Bereits Anfang des Jahres wurde die Idylle der Norweger massiv gestört, als "En helt vanlig dag pa jobben" ("Ein ganz normaler Arbeitstag"), erschien. Darin schildert Autor Haavard Melnaes, ehemaliger Redakteur der Illustrierten "Se og hør", ausführlich die perfiden Methoden, mit denen das Blatt die Königsfamilie und insbesondere Mette-Marit und Haakon jahrelang ausspioniert hat.

Journalisten haben demnach nicht nur Polizisten bezahlt, um an Informationen zu gelangen, auch Bank-Angestellte standen auf ihrer Bestechungsliste und offenbarten königliche Kontoauszüge.

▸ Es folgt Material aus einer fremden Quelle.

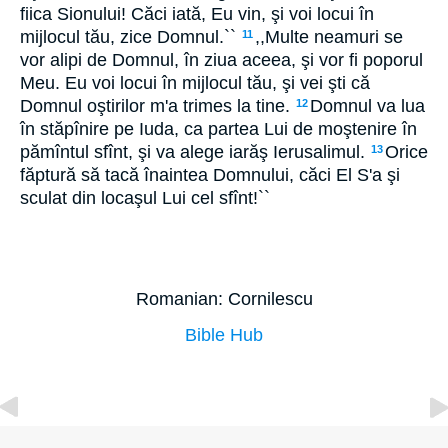
fiica Sionului! Căci iată, Eu vin, şi voi locui în
mijlocul tău, zice Domnul.``
,,Multe neamuri se
11
vor alipi de Domnul, în ziua aceea, şi vor fi poporul
Meu. Eu voi locui în mijlocul tău, şi vei şti că
Domnul oştirilor m'a trimes la tine.
Domnul va lua
12
în stăpînire pe Iuda, ca partea Lui de moştenire în
pămîntul sfînt, şi va alege iarăş Ierusalimul.
Orice
13
făptură să tacă înaintea Domnului, căci El S'a şi
sculat din locaşul Lui cel sfînt!``
Romanian: Cornilescu
Bible Hub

Am schlimmsten müssen für Mette-Marit aber die Passagen gewesen sein, in denen Melnaes beschreibt, wie er ihrem im März gestorbenen Vater Sven O. Høiby jahrelang mit viel Geld intime Details und Geheimnisse entlockte. Besonders gemein: Die Zeitung hatte dem Rentner damals sein Handy abgenommen - als Haakon anrief und seinem Schwiegervater die Nachricht von der Geburt seiner Enkeltochter auf die Mailbox sprach, war es nicht Høiby, sondern die Redaktion, die die Nachricht abhörte. Die Zeitung streitet zwar ab, mit solchen Methoden gearbeitet zu haben, ging aber auch nicht gerichtlich gegen die Behauptungen vor.

Doch welche Schwierigkeiten auch auf sie zukommen mögen: Die Vergangenheit hat immer wieder gezeigt, dass Mette-Marit jede Krise meistert, weil ihr die Familie Kraft und Stärke dafür schenkt.